## Task details:
Each line in the entries below that holds the string "Example" is to be listed.

## Dataset content:
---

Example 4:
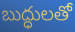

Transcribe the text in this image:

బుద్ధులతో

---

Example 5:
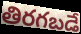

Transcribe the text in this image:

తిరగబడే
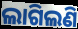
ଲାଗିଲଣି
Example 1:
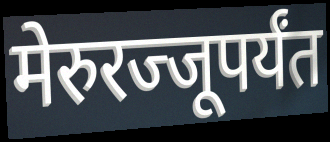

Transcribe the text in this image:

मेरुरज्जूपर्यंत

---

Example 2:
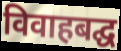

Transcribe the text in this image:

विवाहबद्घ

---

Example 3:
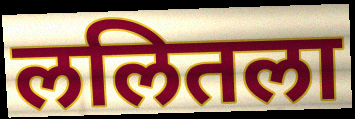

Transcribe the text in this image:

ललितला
* * *
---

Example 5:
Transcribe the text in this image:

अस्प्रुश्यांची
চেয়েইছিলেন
==
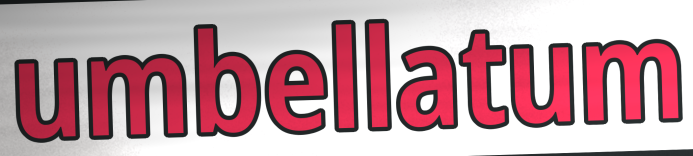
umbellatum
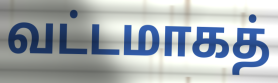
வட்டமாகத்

## Answer to the problem:
Example 4:
Example 5:
Example 1:
Example 2:
Example 3:
Example 5:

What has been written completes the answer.